WORK REQUEST
Make an exact copy of the records, with the images left out.

MATERIAL PROVIDED
■ ■ ■ ■ ■ ■ ■

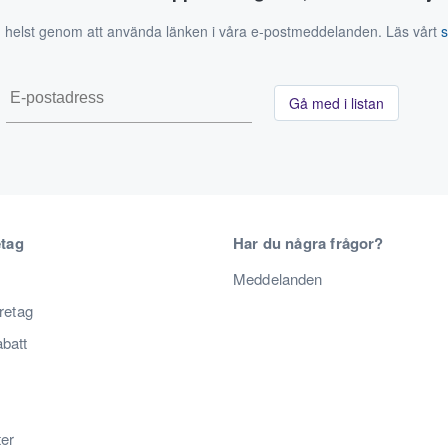
 helst genom att använda länken i våra e-postmeddelanden. Läs vårt
Gå med i listan
etag
Har du några frågor?
Meddelanden
öretag
abatt
ter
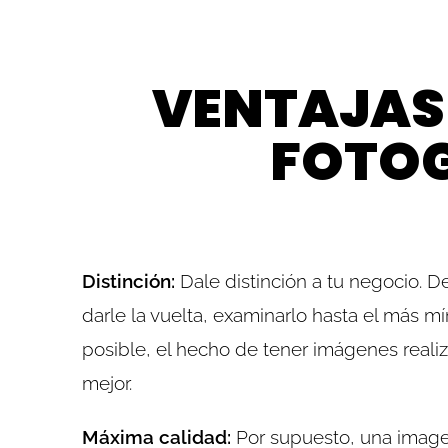
VENTAJAS 
FOTOG
Distinción:
Dale distinción a tu negocio. 
darle la vuelta, examinarlo hasta el más m
posible, el hecho de tener imágenes reali
mejor.
Máxima calidad:
Por supuesto, una imagen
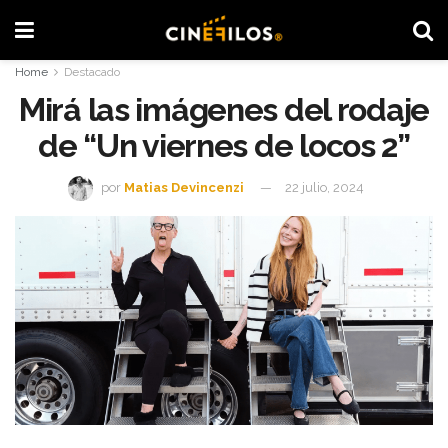
Home
Destacado
Mirá las imágenes del rodaje
de “Un viernes de locos 2”
por
Matias Devincenzi
22 julio, 2024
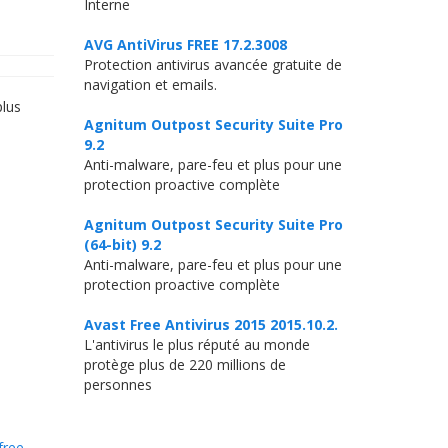
Interne
AVG AntiVirus FREE 17.2.3008
Protection antivirus avancée gratuite de
navigation et emails.
plus
Agnitum Outpost Security Suite Pro
9.2
Anti-malware, pare-feu et plus pour une
protection proactive complète
Agnitum Outpost Security Suite Pro
(64-bit) 9.2
Anti-malware, pare-feu et plus pour une
protection proactive complète
Avast Free Antivirus 2015 2015.10.2.
L'antivirus le plus réputé au monde
protège plus de 220 millions de
personnes
free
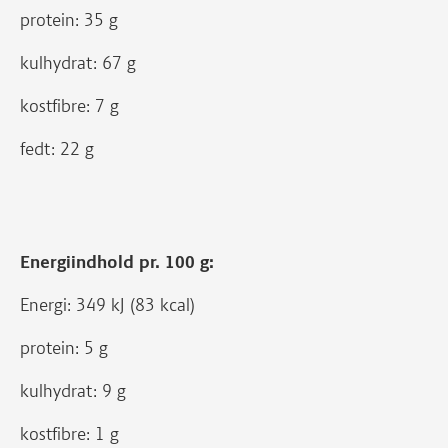
protein: 35 g
kulhydrat: 67 g
kostfibre: 7 g
fedt: 22 g
Energiindhold pr. 100 g:
Energi: 349 kJ (83 kcal)
protein: 5 g
kulhydrat: 9 g
kostfibre: 1 g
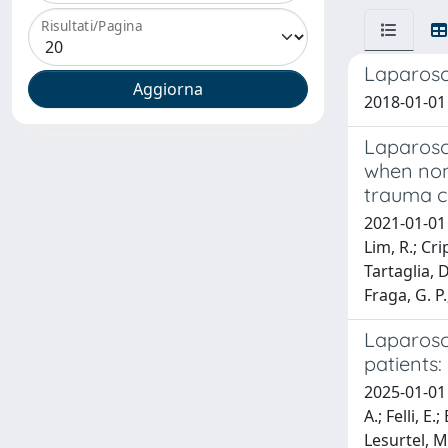
Risultati/Pagina
Laparosc
2018-01-01 B
Laparosc
when non
trauma ce
2021-01-01 B
Lim, R.; Cri
Tartaglia, D
Fraga, G. P.
Laparosco
patients
2025-01-01 C
A.; Felli, E
Lesurtel, M.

■ ■ ■ ■ ■ ■ ■

WORKED SOLUTION
 helst genom att använda länken i våra e-postmeddelanden. Läs vårt
Gå med i listan
etag
Har du några frågor?
Meddelanden
öretag
abatt
ter
VENTAJAS 
FOTOG
Distinción:
Dale distinción a tu negocio. 
darle la vuelta, examinarlo hasta el más m
posible, el hecho de tener imágenes reali
mejor.
Máxima calidad:
Por supuesto, una imagen
Home
Destacado
Mirá las imágenes del rodaje
de “Un viernes de locos 2”
por
Matias Devincenzi
22 julio, 2024
Interne
AVG AntiVirus FREE 17.2.3008
Protection antivirus avancée gratuite de
navigation et emails.
plus
Agnitum Outpost Security Suite Pro
9.2
Anti-malware, pare-feu et plus pour une
protection proactive complète
Agnitum Outpost Security Suite Pro
(64-bit) 9.2
Anti-malware, pare-feu et plus pour une
protection proactive complète
Avast Free Antivirus 2015 2015.10.2.
L'antivirus le plus réputé au monde
protège plus de 220 millions de
personnes
free
protein: 35 g
kulhydrat: 67 g
kostfibre: 7 g
fedt: 22 g
Energiindhold pr. 100 g:
Energi: 349 kJ (83 kcal)
protein: 5 g
kulhydrat: 9 g
kostfibre: 1 g
Risultati/Pagina
Laparosc
2018-01-01 B
Laparosc
when non
trauma ce
2021-01-01 B
Lim, R.; Cri
Tartaglia, D
Fraga, G. P.
Laparosco
patients
2025-01-01 C
A.; Felli, E
Lesurtel, M.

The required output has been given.